**Work item:**
Reproduce the data in full, exactly as given, leaving images out.

**Stored data:**
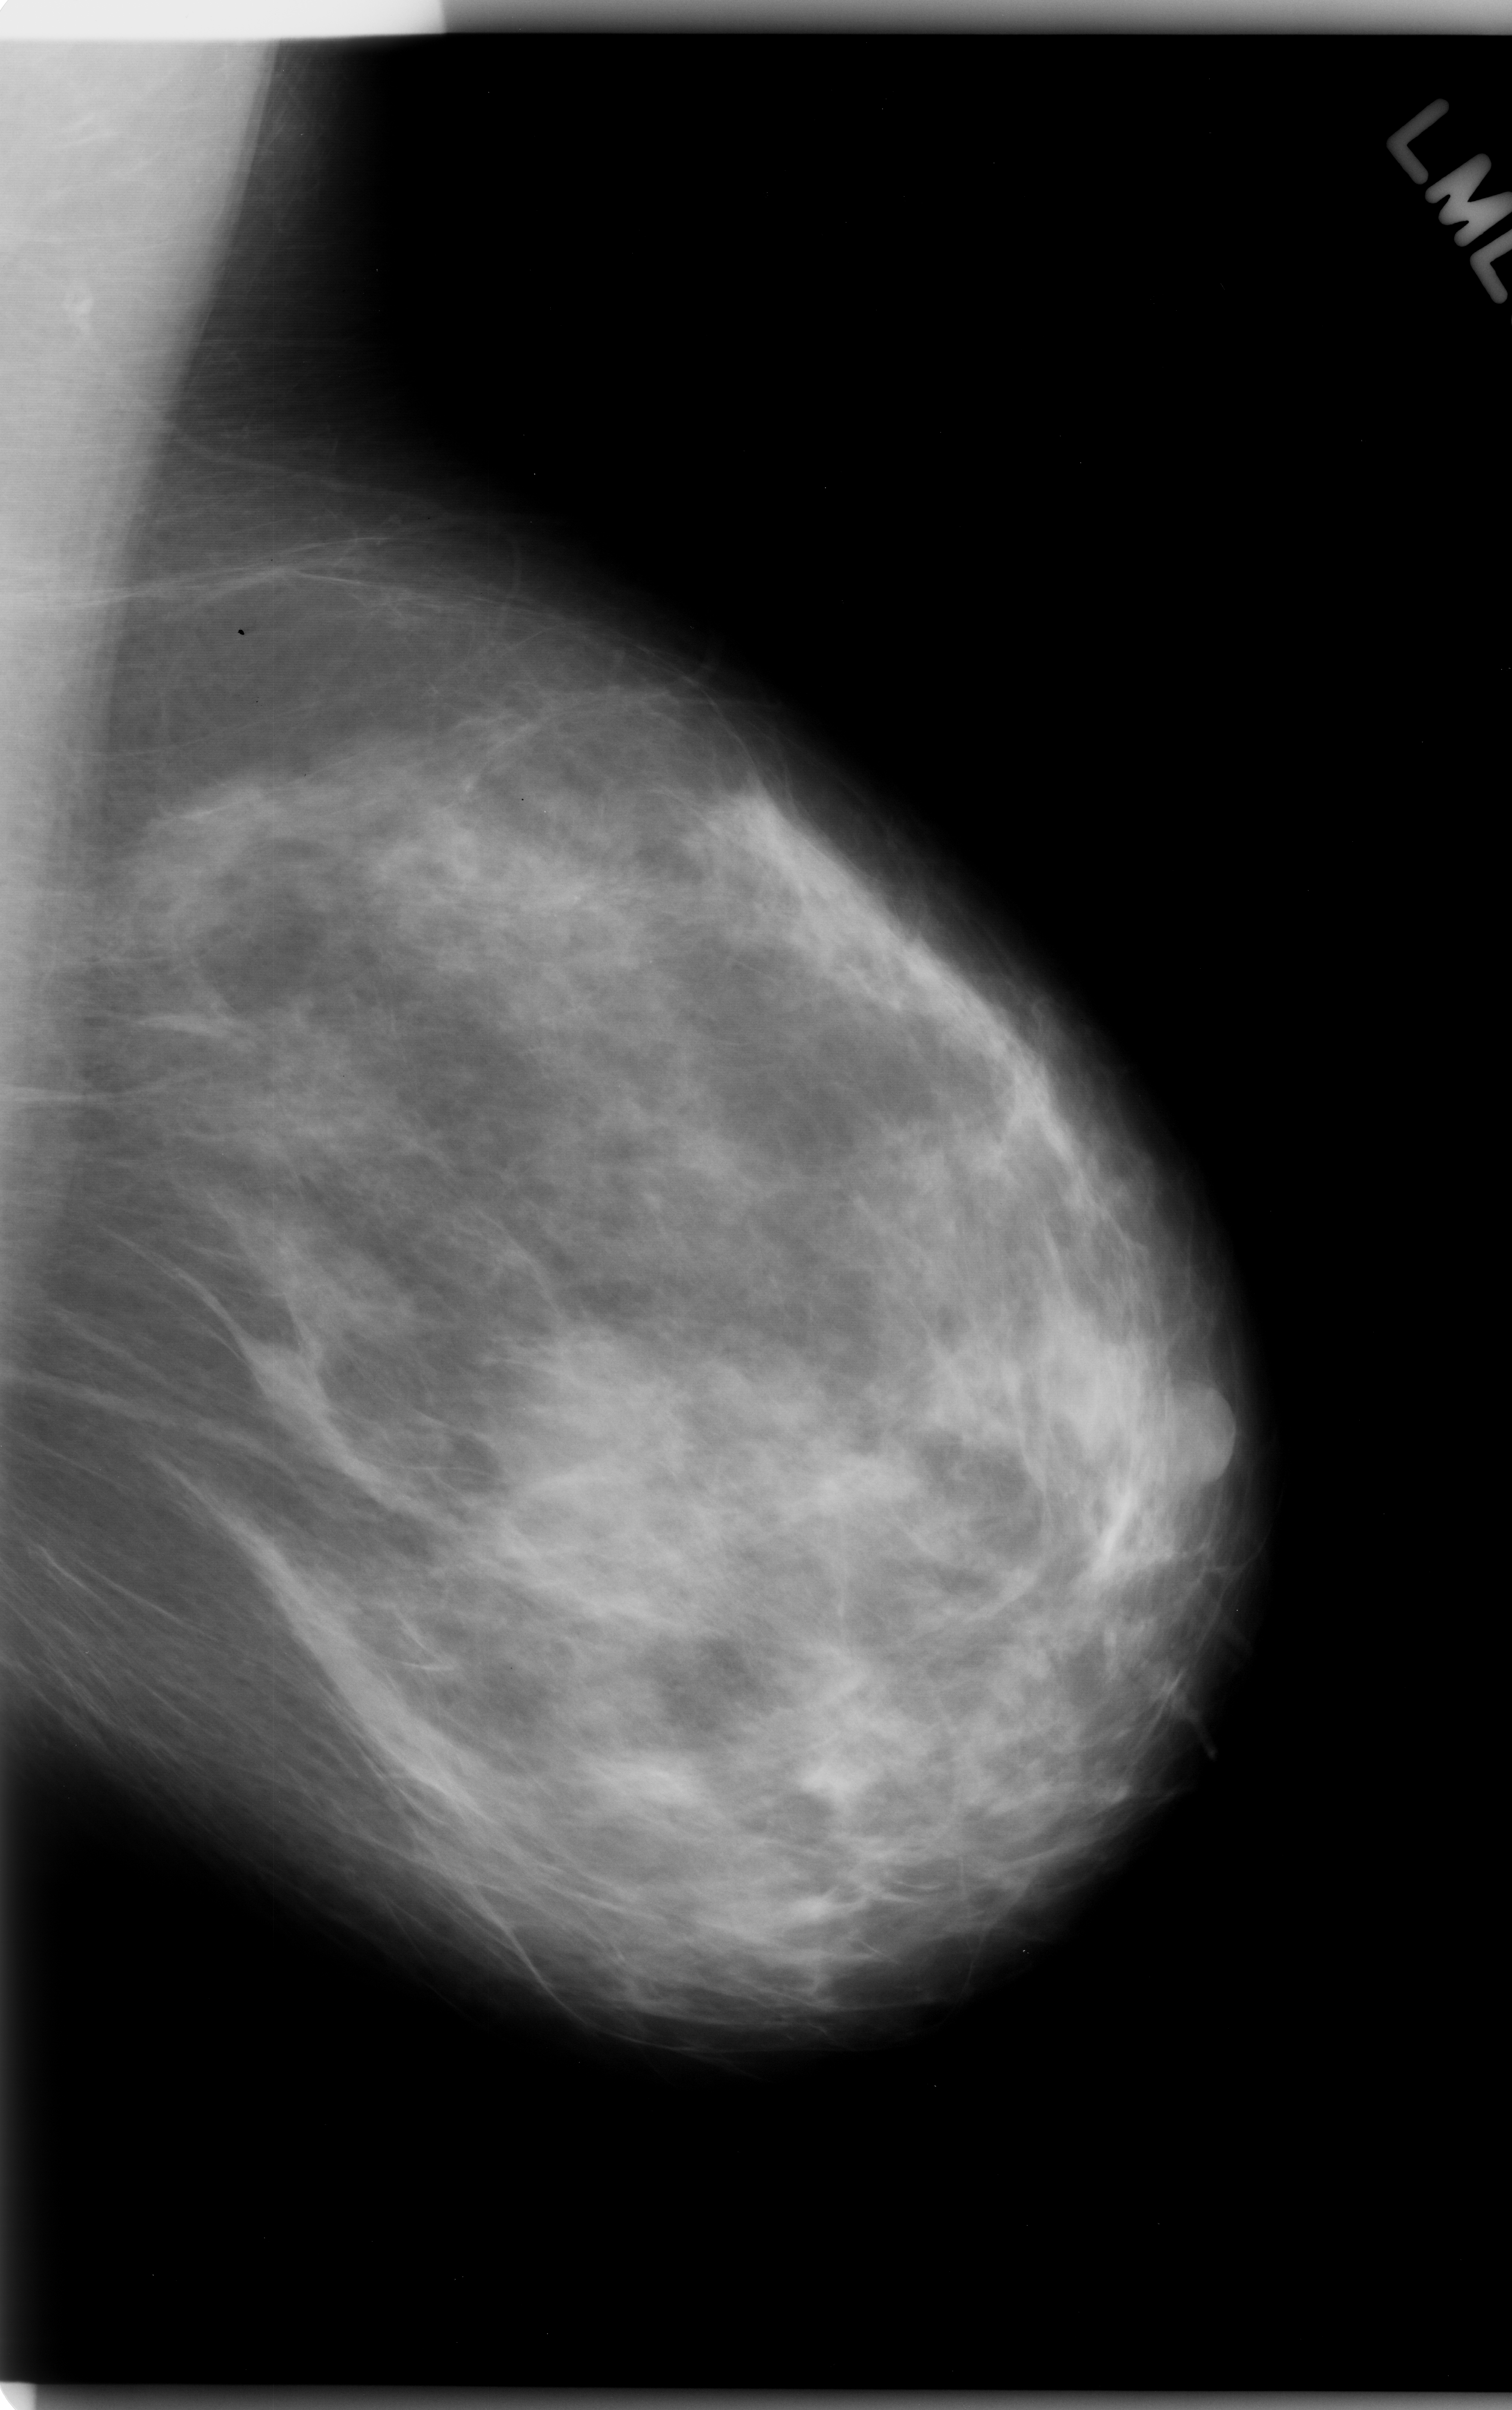
Scanned film-screen mammogram; left breast; mediolateral oblique (MLO) view; breast composition: scattered fibroglandular densities (BI-RADS density category 2 of 4).
- Calcifications, morphology pleomorphic, distribution clustered; BI-RADS assessment category 4; subtlety rating 3 on a 1 (subtle) to 5 (obvious) scale; pathology (as recorded): malignant.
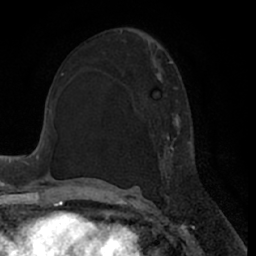
Breast MRI (dynamic contrast-enhanced), one axial slice. Position 37 of 66 along the scan axis. Cropped to one breast. Dynamic contrast-enhanced series, time point 2 of 7 at this slice position (early post-contrast). 1.5 T. TE 3 ms, TR 6.2 ms. 2.4 mm slice thickness. 256 × 256 image matrix. Female patient.
Outlined on this slice (semi-automatic segmentation, software-assisted and operator-edited):
- enhancing-tissue mask used for the functional tumour volume (all voxels passing the contrast-enhancement thresholds inside the analysis volume; usually the tumour): bounding box [x1, y1, x2, y2] px = [156, 61, 195, 200]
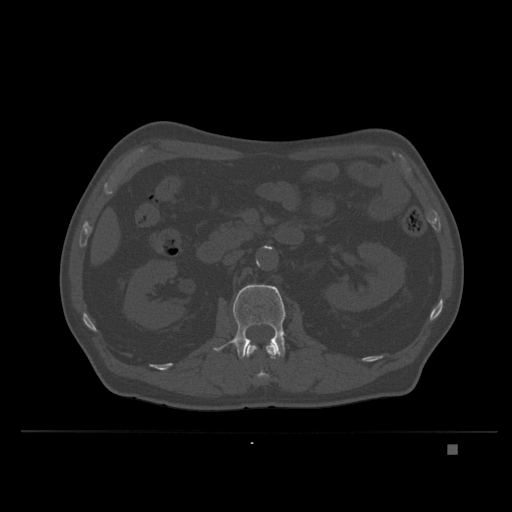
CT including the spine, one axial slice; slice 123 of 435 in the series (ordered by position); bone window (W 1800 / L 400 HU); 1.5 mm slice thickness; 512 × 512 image matrix. Male patient, age 73 years. Case-level facts recorded for this patient, not image findings: primary cancer: skin.
Structures marked on this image (semi-automatic segmentation, software-assisted and operator-edited):
- L1 vertebra: bounding box [x1, y1, x2, y2] px = [246, 341, 277, 382]
- L2 vertebra: [213, 284, 286, 359]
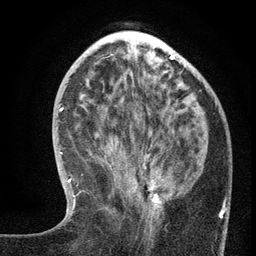
Breast MRI (dynamic contrast-enhanced), one axial slice. Slice 49 of 134 in the series (ordered by position). Cropped to one breast. Dynamic contrast-enhanced series, time point 2 of 6 at this slice position (early post-contrast). 3 T. TE 2.7 ms, TR 5.6 ms. 1.2 mm slice thickness. 256 × 256 image matrix, field of view 160 × 160 mm. Female patient.
Structures marked on this image (semi-automatic segmentation, software-assisted and operator-edited):
- enhancing-tissue mask used for the functional tumour volume (all voxels passing the contrast-enhancement thresholds inside the analysis volume; usually the tumour): bounding box <112,151,188,233> (left, top, right, bottom; pixels)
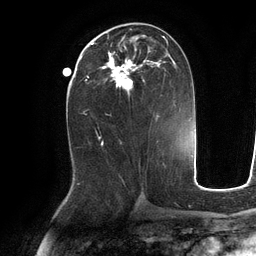
Breast MRI (dynamic contrast-enhanced), one axial slice; cropped to one breast; dynamic contrast-enhanced series, time point 2 of 6 at this slice position (early post-contrast); 3 T; TE 2.8 ms, TR 6.9 ms; 1.2 mm slice thickness; 256 × 256 image matrix, field of view 190 × 190 mm. Female patient.
Structures marked on this image (semi-automatic segmentation, software-assisted and operator-edited):
- enhancing-tissue mask used for the functional tumour volume (all voxels passing the contrast-enhancement thresholds inside the analysis volume; usually the tumour): bounding box (x1, y1, x2, y2) in pixels: (91, 35, 176, 95)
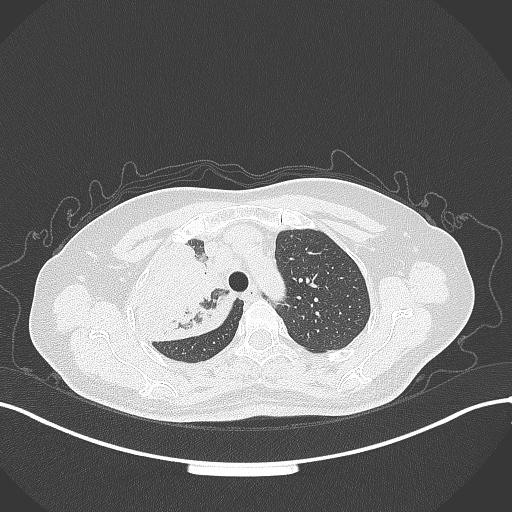
Chest CT, one axial slice. Position 246 of 309 along the scan axis. Reconstruction kernel B70f. 120 kVp. Lung window (W 1500 / L -600 HU). 1 mm slice thickness. 512 × 512 image matrix, field of view 400 × 400 mm. Female patient, age 60 years. From the clinical record (not read from this slice): clinical TNM (as recorded): T3 N1 M1.
Structures marked on this image (rectangle marked by the reading radiologist):
- lung tumour (recorded histology: adenocarcinoma): bounding box <123,236,238,345> (left, top, right, bottom; pixels)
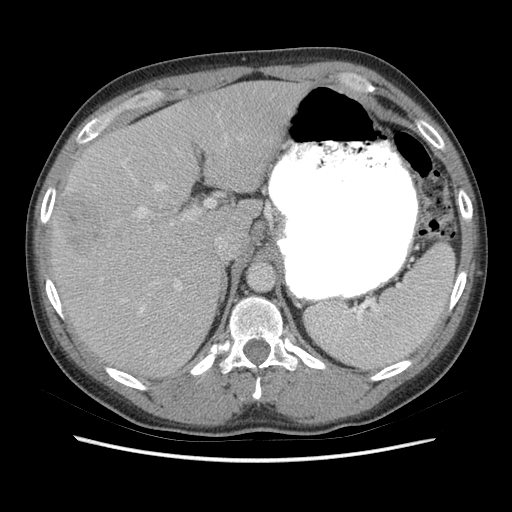
Contrast-enhanced abdominal CT (liver protocol), one axial slice; position 47 of 73 along the scan axis; reconstruction kernel STANDARD; soft-tissue window (W 400 / L 40 HU); 2.5 mm slice thickness; 512 × 512 image matrix, field of view 360 × 360 mm. From the clinical record (not read from this slice): diagnosis: hepatocellular carcinoma (patient treated with transarterial chemoembolisation; whether this scan precedes or follows treatment is not stated here); TNM stage (as recorded): Stage-IIIA; Child-Pugh class: A; tumour nodularity: multinodular.
Annotated regions visible in this slice (semi-automatically segmented with operator editing):
- liver parenchyma outside the tumour (the mass and vessels are separate outlines, so this box may not span the whole liver): bounding box [x1, y1, x2, y2] px = [50, 80, 308, 376]
- mass: [56, 191, 102, 258]
- portal vein: [122, 162, 190, 313]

**Answer area:**
Scanned film-screen mammogram; left breast; mediolateral oblique (MLO) view; breast composition: scattered fibroglandular densities (BI-RADS density category 2 of 4).
- Calcifications, morphology pleomorphic, distribution clustered; BI-RADS assessment category 4; subtlety rating 3 on a 1 (subtle) to 5 (obvious) scale; pathology (as recorded): malignant.
Breast MRI (dynamic contrast-enhanced), one axial slice. Position 37 of 66 along the scan axis. Cropped to one breast. Dynamic contrast-enhanced series, time point 2 of 7 at this slice position (early post-contrast). 1.5 T. TE 3 ms, TR 6.2 ms. 2.4 mm slice thickness. 256 × 256 image matrix. Female patient.
Outlined on this slice (semi-automatic segmentation, software-assisted and operator-edited):
- enhancing-tissue mask used for the functional tumour volume (all voxels passing the contrast-enhancement thresholds inside the analysis volume; usually the tumour): bounding box [x1, y1, x2, y2] px = [156, 61, 195, 200]
CT including the spine, one axial slice; slice 123 of 435 in the series (ordered by position); bone window (W 1800 / L 400 HU); 1.5 mm slice thickness; 512 × 512 image matrix. Male patient, age 73 years. Case-level facts recorded for this patient, not image findings: primary cancer: skin.
Structures marked on this image (semi-automatic segmentation, software-assisted and operator-edited):
- L1 vertebra: bounding box [x1, y1, x2, y2] px = [246, 341, 277, 382]
- L2 vertebra: [213, 284, 286, 359]
Breast MRI (dynamic contrast-enhanced), one axial slice. Slice 49 of 134 in the series (ordered by position). Cropped to one breast. Dynamic contrast-enhanced series, time point 2 of 6 at this slice position (early post-contrast). 3 T. TE 2.7 ms, TR 5.6 ms. 1.2 mm slice thickness. 256 × 256 image matrix, field of view 160 × 160 mm. Female patient.
Structures marked on this image (semi-automatic segmentation, software-assisted and operator-edited):
- enhancing-tissue mask used for the functional tumour volume (all voxels passing the contrast-enhancement thresholds inside the analysis volume; usually the tumour): bounding box <112,151,188,233> (left, top, right, bottom; pixels)
Breast MRI (dynamic contrast-enhanced), one axial slice; cropped to one breast; dynamic contrast-enhanced series, time point 2 of 6 at this slice position (early post-contrast); 3 T; TE 2.8 ms, TR 6.9 ms; 1.2 mm slice thickness; 256 × 256 image matrix, field of view 190 × 190 mm. Female patient.
Structures marked on this image (semi-automatic segmentation, software-assisted and operator-edited):
- enhancing-tissue mask used for the functional tumour volume (all voxels passing the contrast-enhancement thresholds inside the analysis volume; usually the tumour): bounding box (x1, y1, x2, y2) in pixels: (91, 35, 176, 95)
Chest CT, one axial slice. Position 246 of 309 along the scan axis. Reconstruction kernel B70f. 120 kVp. Lung window (W 1500 / L -600 HU). 1 mm slice thickness. 512 × 512 image matrix, field of view 400 × 400 mm. Female patient, age 60 years. From the clinical record (not read from this slice): clinical TNM (as recorded): T3 N1 M1.
Structures marked on this image (rectangle marked by the reading radiologist):
- lung tumour (recorded histology: adenocarcinoma): bounding box <123,236,238,345> (left, top, right, bottom; pixels)
Contrast-enhanced abdominal CT (liver protocol), one axial slice; position 47 of 73 along the scan axis; reconstruction kernel STANDARD; soft-tissue window (W 400 / L 40 HU); 2.5 mm slice thickness; 512 × 512 image matrix, field of view 360 × 360 mm. From the clinical record (not read from this slice): diagnosis: hepatocellular carcinoma (patient treated with transarterial chemoembolisation; whether this scan precedes or follows treatment is not stated here); TNM stage (as recorded): Stage-IIIA; Child-Pugh class: A; tumour nodularity: multinodular.
Annotated regions visible in this slice (semi-automatically segmented with operator editing):
- liver parenchyma outside the tumour (the mass and vessels are separate outlines, so this box may not span the whole liver): bounding box [x1, y1, x2, y2] px = [50, 80, 308, 376]
- mass: [56, 191, 102, 258]
- portal vein: [122, 162, 190, 313]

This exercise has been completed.